Il figlio muore e Ungaretti si rende conto che tutte le cose più tenere che faceva con il figlio, come baciargli le mani e stargli vicino, da ora in poi potrà farlo solo in sogno. Ma la vita va avanti, anche dopo un lutto, e il poeta si chiede come è possibile essere in grado di sopportare un dolore così grande. In Ungaretti subentra il pessimismo e per il futuro sospetta che ci saranno altre sofferenze (altri tragici lutti familiari). Ecco emergere di nuovo la mancanza del figlio, con il quale avrebbe potuto affrontare tutto trovando in lui la necessaria consolazione.
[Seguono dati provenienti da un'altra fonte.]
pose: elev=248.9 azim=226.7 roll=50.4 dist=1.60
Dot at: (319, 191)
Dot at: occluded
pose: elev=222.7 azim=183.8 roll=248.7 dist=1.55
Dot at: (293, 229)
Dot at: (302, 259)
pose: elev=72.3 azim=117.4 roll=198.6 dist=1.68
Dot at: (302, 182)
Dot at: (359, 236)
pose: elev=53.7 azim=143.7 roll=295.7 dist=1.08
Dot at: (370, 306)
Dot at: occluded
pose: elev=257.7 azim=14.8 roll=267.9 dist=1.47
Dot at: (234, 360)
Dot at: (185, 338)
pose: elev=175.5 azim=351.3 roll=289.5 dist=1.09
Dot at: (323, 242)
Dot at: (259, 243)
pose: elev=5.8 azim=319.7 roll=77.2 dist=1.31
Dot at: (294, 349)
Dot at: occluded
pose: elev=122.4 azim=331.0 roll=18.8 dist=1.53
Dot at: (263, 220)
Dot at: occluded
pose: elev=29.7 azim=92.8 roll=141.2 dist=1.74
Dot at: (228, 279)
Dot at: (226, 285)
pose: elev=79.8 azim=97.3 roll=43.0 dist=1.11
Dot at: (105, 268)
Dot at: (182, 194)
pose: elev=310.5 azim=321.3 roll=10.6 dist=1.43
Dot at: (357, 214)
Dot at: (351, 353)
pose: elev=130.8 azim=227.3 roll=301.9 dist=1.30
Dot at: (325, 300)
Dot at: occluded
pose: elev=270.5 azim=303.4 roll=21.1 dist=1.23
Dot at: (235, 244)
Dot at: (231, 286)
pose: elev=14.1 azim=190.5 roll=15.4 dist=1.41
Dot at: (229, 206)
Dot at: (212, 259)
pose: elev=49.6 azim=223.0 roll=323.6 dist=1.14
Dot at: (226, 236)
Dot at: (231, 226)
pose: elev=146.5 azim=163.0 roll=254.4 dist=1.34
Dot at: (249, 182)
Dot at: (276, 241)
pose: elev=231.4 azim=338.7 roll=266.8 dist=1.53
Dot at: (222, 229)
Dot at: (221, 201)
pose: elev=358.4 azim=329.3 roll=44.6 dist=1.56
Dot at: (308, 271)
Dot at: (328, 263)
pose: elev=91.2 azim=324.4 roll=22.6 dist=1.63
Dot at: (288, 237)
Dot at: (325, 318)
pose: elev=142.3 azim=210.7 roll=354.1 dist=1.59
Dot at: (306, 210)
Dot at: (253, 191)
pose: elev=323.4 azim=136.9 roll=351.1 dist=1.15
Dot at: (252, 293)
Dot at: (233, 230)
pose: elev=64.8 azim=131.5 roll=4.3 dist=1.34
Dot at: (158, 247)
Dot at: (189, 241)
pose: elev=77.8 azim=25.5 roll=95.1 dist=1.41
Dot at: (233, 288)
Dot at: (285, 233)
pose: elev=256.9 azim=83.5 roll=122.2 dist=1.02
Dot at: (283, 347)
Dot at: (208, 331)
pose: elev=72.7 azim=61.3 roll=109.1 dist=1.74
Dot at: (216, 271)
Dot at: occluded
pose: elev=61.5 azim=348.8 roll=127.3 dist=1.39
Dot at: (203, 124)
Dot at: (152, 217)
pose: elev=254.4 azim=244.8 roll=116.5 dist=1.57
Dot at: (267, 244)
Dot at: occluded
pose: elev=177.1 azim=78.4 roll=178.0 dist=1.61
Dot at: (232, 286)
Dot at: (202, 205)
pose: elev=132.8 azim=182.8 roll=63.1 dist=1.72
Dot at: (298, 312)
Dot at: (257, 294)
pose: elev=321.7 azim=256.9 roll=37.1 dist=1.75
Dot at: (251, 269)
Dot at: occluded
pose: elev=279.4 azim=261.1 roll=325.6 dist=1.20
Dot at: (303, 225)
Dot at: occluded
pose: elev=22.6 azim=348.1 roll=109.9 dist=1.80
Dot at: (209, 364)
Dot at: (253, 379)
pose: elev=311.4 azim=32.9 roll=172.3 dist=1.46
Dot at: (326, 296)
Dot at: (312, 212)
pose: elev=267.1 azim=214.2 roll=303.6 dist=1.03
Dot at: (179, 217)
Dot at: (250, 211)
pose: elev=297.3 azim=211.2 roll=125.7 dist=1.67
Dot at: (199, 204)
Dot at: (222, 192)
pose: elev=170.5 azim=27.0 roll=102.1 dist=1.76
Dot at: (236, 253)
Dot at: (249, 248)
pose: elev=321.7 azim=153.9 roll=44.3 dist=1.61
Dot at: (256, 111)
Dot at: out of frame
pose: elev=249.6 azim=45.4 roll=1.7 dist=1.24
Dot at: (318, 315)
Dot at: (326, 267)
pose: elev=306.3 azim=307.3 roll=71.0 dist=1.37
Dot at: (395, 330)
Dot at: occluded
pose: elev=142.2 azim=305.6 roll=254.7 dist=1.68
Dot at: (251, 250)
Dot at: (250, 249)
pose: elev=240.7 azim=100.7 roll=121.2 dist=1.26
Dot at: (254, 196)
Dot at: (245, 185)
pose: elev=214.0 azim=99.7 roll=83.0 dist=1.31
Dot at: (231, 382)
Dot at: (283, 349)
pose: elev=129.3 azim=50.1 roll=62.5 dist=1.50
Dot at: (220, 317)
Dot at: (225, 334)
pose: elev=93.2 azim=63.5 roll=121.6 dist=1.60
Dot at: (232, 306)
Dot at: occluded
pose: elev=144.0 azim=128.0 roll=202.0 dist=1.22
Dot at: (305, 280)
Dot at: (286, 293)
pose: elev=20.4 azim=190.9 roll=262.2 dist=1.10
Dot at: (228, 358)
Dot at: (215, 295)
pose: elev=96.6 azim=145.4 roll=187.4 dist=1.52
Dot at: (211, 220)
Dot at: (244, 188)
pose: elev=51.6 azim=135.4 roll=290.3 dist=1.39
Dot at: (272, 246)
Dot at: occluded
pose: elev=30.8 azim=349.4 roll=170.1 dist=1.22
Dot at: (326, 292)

E’ un viaggio nella tristezza questa poesia. In alcuni momenti immagina di rivedere il figlio come un’ombra, come un angelo custode. 

E t’amo, t’amo, ed è continuo schianto!…

Ungaretti ripensa a quando Antonietto stava bene e correva per la casa e la sua voce risuonava dolcemente in ogni stanza. E mentre adesso la terra si nutre del suo corpo (lo deteriora), c’è una parte di lui che nessuno potrà mai toccare ed è custodita nel ricordo del poeta. Riesce ancora ad immaginare la sua voce: tutto il resto non ha più interesse. Ogni volta che guarda il cielo cerca di rivedere il suo volto. lo vuole bene, un bene infinito, ma è una disperazione continua. neppure il ritorno a Roma riesce a fargli tornare il buon umore, ad allontanare il dolore, la sofferenza per il figlio scomparso.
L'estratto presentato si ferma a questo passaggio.